Story at a glance
- The American Society of Civil Engineers rated U.S. infrastructure a “C minus,” an improvement from the last grade.
- Increases in funding are key to building more resilient and reliable highways and power centers.
Infrastructure in the U.S. received a lackluster grade from the American Society of Civil Engineers (ASCE), giving the country’s roads and bridges a cumulative “C minus” in its 2021 infrastructure report card.
The report card, published every four years, takes inventory of multiple American infrastructure systems, including waterways, airports and highways. While the “C minus” is not ideal, it is an increase from the “D” range that the U.S. has lingered in for the past 20 years.
The group took into account 17 different infrastructure arenas, each with grades ranging from a high “B” to “D minus.”
“For the first time in 20 years, our infrastructure GPA is a C-, up from a D+ in 2017,” the executive summary reads. “This is good news and an indication we’re headed in the right direction, but a lot of work remains.”
Some of the challenges highlighted include the negative effects the COVID-19 pandemic stands to have on infrastructure investment. The ASCE suggests that roughly $2.59 trillion will be needed in government funding over the next 10 years to address gaps in investment.
Continued underinvestment in infrastructure will ultimately cost the U.S. $10 trillion in GDP, more than 3 million jobs and $2.4 trillion in exports by 2039.
This is poised to cost the average American household $3,300 per year.
Failing to upgrade and improve infrastructure investments prevents the U.S. from withstanding disasters and accidents. This was most notably seen with the mass power failures in Texas, stemming from ill-equipped power centers, which prompted high demands in energy that strained resources and drove prices up.

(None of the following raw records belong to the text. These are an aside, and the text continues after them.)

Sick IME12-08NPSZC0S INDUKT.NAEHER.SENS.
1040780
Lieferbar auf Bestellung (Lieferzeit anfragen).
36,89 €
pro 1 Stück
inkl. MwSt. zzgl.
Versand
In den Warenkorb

“When we fail to invest in our infrastructure, we pay the price,” ASCE experts write. “Poor roads and airports mean travel times increase. An aging electric grid and inadequate water distribution make utilities unreliable. Problems like these translate into higher costs for businesses to manufacture and distribute goods and provide services.”
Railway systems in the U.S. received the highest grade at a “B,” despite still recording $45.2 billion in repair backlogs on passenger rails.

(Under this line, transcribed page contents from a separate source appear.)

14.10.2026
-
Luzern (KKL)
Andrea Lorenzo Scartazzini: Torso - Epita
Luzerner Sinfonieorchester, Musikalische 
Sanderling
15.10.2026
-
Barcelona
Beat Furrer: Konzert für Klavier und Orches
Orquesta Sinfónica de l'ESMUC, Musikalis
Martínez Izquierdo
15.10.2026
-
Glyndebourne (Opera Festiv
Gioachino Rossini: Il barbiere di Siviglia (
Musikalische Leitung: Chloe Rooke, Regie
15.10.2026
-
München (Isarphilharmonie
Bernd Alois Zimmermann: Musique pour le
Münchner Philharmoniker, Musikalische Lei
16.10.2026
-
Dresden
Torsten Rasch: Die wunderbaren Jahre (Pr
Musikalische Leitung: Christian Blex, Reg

Public transit received a notably low grade, “D minus,” thanks to roughly 45 percent of U.S. residents having limited access to public transportation systems. Existing transit vehicle demand repairs and upgrades, contributing to the $176 billion in backlog.
The report calls for strong congressional action as well as the continued support from various local governments to increase their investments in improving infrastructure systems, specifically to 3.5 percent of U.S. GDP from 2.5 percent by 2025.
ASCE officials also note that partnerships between the public and private sectors will accelerate funding opportunities and encourage better resilience of U.S. infrastructure by adhering to industry codes and standards.
U.S. infrastructure could receive this overhaul, with President Biden gunning to pass a critical infrastructure bill that could provide new jobs and improve transportation and energy operations.
Green infrastructure has been a pillar in Biden’s campaign, with goals to make federal investments in carbon-free power sectors and housing developments.